Andrew B. Godefroy is a strategic analyst working with the Canadian Army’s Directorate of Land Strategic Concepts, as well as Director of the Fort Frontenac Army Library and Managing Editor of The Canadian Army Journal and The Canadian Army Reading List. A military field engineer officer of sixteen years service, he is currently completing a study of the conceptual and doctrinal evolution of the Canadian Army after the Korean War.
Geoffrey Hayes is an associate professor of history at the University of Waterloo. He is the author of The Lincs: A History of the Lincoln and Welland Regiment at War, 1939–1945 (1986) and Waterloo County: An Illustrated History (1997). He is also the associate director of the Laurier Centre for Military Strategic and Disarmament Studies at Wilfrid Laurier University. Hayes has led many Canadians on tours of the battlefields of Northwest Europe, including Vimy Ridge.
Jacqueline Hucker holds a BA in art history from Queen’s University and an MA in Canadian Studies from Carleton University, with a concentration on First World War art. She is the manager of the Federal Heritage Buildings Review Office, Parks Canada, and is also the historian on the conservation team that restored the Vimy Monument in France.
Mark Osborne Humphries is a doctoral candidate and the Sir John A. Macdonald Graduate Fellow in Canadian History at the University of Western Ontario. His dissertation is titled “The Horror at Home: Canadians and the Great Influenza Pandemic of 1918–1919.” He has also completed a study of shell shock in the Canadian Expeditionary Force during the First World War.

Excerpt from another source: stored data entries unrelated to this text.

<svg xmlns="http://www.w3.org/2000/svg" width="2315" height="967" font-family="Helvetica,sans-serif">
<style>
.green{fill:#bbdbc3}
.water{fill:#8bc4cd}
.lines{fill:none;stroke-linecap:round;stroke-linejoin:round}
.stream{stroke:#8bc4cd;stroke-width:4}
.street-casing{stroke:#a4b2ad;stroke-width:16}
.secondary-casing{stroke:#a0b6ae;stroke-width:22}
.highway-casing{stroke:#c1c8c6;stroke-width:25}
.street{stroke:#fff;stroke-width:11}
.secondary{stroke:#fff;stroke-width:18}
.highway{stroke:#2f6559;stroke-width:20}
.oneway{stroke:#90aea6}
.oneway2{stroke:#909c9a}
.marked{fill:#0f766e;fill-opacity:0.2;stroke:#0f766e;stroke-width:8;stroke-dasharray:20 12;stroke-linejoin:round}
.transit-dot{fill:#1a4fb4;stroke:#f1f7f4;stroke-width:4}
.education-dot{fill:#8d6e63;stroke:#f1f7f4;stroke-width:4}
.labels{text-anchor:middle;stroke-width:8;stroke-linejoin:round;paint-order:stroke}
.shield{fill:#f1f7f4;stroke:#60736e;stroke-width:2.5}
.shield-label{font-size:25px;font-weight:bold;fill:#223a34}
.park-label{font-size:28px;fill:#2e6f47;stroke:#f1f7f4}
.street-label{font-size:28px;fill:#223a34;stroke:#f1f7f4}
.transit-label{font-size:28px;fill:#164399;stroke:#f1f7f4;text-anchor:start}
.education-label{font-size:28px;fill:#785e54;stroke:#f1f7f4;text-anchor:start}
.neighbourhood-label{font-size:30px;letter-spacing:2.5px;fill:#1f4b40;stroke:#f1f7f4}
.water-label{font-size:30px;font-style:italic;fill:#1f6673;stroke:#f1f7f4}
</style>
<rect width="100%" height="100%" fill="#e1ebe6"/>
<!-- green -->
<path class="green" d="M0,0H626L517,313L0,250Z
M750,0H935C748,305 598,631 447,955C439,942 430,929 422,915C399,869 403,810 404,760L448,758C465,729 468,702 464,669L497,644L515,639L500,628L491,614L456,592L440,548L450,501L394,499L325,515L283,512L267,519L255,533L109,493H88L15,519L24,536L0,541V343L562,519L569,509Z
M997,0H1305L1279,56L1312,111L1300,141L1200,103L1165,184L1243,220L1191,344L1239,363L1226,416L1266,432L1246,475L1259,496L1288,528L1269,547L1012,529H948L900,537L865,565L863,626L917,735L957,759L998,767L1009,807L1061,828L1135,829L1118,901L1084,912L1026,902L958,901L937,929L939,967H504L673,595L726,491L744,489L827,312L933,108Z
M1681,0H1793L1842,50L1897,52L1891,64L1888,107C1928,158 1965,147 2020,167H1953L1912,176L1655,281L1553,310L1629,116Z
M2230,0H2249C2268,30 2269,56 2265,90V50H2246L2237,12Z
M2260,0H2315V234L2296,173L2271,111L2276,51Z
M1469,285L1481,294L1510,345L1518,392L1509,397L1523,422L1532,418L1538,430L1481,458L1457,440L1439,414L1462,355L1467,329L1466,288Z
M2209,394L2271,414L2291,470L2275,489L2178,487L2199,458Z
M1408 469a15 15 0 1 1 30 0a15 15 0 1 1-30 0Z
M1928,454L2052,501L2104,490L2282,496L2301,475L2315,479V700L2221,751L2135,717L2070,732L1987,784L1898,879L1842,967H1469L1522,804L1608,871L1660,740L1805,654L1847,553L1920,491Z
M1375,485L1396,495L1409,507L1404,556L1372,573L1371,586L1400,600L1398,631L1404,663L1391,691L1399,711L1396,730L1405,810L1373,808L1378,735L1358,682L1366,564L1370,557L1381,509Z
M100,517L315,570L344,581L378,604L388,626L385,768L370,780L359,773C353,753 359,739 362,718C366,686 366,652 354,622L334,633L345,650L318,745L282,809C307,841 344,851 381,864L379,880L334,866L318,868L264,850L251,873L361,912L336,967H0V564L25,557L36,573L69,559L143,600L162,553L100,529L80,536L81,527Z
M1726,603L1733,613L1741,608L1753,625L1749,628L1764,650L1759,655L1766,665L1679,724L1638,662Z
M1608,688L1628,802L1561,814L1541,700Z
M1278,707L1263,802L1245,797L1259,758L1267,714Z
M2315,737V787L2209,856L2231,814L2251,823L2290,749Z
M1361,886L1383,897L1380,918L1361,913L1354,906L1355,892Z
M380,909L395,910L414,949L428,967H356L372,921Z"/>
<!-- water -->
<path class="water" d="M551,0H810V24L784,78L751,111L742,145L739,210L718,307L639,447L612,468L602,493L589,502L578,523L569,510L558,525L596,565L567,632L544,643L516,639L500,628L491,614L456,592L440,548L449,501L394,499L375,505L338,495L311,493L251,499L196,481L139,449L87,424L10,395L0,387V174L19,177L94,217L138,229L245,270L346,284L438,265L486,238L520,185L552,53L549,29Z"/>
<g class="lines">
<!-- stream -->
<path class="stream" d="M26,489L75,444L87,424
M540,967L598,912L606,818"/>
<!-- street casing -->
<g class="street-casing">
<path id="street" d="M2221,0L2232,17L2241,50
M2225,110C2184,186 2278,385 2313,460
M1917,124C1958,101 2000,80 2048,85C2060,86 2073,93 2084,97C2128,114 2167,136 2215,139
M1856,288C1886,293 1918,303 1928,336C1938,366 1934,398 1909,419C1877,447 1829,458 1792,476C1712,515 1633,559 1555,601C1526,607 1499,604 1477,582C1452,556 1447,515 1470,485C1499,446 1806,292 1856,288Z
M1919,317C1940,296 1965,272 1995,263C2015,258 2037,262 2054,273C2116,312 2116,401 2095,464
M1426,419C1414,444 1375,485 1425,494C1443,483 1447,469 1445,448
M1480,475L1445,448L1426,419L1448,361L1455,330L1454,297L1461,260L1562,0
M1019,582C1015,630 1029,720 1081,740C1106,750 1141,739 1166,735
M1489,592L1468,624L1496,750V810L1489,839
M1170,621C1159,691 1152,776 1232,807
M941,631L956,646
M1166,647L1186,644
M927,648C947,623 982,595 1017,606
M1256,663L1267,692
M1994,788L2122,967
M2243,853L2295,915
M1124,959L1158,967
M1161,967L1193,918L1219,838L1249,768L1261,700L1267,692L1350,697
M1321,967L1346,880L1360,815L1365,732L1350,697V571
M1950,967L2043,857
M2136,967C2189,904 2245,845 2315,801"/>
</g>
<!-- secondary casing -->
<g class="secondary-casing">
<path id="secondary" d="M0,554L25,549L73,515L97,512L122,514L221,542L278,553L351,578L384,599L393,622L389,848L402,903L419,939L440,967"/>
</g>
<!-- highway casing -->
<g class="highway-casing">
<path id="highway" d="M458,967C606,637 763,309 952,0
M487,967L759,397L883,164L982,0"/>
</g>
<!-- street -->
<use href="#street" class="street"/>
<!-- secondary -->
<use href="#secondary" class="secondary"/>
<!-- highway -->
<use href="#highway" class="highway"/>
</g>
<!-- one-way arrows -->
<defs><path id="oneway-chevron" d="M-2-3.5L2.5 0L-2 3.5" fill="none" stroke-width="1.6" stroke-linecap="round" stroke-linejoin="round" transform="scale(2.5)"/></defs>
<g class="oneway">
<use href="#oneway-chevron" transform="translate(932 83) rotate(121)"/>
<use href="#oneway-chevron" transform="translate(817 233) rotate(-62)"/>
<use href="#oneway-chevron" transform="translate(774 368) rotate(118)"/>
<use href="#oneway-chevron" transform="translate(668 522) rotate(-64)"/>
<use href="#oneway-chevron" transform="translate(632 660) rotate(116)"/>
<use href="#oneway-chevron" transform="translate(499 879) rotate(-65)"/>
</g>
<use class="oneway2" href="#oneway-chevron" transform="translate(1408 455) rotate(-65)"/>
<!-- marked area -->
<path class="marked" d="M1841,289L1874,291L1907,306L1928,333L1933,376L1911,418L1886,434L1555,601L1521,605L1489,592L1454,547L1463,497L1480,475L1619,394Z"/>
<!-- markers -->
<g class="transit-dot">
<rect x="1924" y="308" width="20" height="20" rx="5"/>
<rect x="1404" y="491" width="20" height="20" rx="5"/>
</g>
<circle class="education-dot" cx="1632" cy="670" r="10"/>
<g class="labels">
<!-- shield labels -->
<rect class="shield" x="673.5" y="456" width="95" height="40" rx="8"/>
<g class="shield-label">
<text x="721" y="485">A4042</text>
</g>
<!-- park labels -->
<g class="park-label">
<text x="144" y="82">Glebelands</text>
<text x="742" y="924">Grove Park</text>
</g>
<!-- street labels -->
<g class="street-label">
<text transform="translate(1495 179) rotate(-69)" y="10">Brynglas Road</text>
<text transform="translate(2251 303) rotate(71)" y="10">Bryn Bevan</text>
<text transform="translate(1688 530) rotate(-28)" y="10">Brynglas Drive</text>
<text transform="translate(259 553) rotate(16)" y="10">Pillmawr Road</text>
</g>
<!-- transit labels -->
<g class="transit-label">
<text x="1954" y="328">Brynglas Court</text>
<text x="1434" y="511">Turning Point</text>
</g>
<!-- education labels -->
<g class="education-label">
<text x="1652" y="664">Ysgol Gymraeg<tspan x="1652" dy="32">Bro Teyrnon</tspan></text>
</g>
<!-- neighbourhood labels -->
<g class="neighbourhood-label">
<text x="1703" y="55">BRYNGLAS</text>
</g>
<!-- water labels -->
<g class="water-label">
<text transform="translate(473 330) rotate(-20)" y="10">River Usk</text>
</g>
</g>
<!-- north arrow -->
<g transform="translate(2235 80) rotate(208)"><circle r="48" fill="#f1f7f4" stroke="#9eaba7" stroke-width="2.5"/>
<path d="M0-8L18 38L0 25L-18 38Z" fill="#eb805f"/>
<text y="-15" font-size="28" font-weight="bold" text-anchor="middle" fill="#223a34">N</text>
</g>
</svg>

Andrew Iarocci recently completed an R.B. Byers Postdoctoral Research Fellowship with the Department of National Defence and now teaches military history at Wilfrid Laurier University and the University of Western Ontario. His publications include Canadian Forces Base Petawawa: The First Century (2005). Currently he is writing a monograph on the overseas training and combat operations of 1st Canadian Division during 1914–15. Iarocci has directed several tours of Canada’s First and Second World War battlefields in recent years.
Heather Moran is a graduate of the University of Waterloo and Wilfrid Laurier University. She is currently a doctoral candidate at the University of Western Ontario studying the Canadian medical services during the First World War.
Bill Rawling, a graduate of the University of Ottawa and the University of Toronto, is the author of Surviving Trench Warfare: Technology and the Canadian Corps, 1914–1918; Technicians of Battle: Canadian Field Engineering from Pre-Confederation to the Post-Cold War Era, and Canada’s Sappers: A History of 3rd Field Engineer Squadron. He is currently a researcher for the Department of National Defence in Ottawa.
Gary Sheffield is a professor of war studies at the University of Birmingham, in the United Kingdom. He previously taught modern history at King&38217;s College London, based at the Joint Services Command and Staff College, Shrivenham. His most recent book, co-edited with John Bourne, is Douglas Haig: War Diaries and Letters 1914–1918 (2005). Sheffield is working on a biography of Douglas Haig and a book on the experience of the British soldier in the Second World War.
Jonathan Vance holds the Canada Research Chair in Conflict and Culture in the Department of History at The University of Western Ontario. He is the author of numerous books and articles, including Death So Noble: Memory, Meaning, and the First World War (1997), High Flight: Aviation and the Canadian Imagination (2002), A Gallant Company: The True Story of The Great Escape (2003), and Building Canada: People and Projects that Shaped the Nation (2006).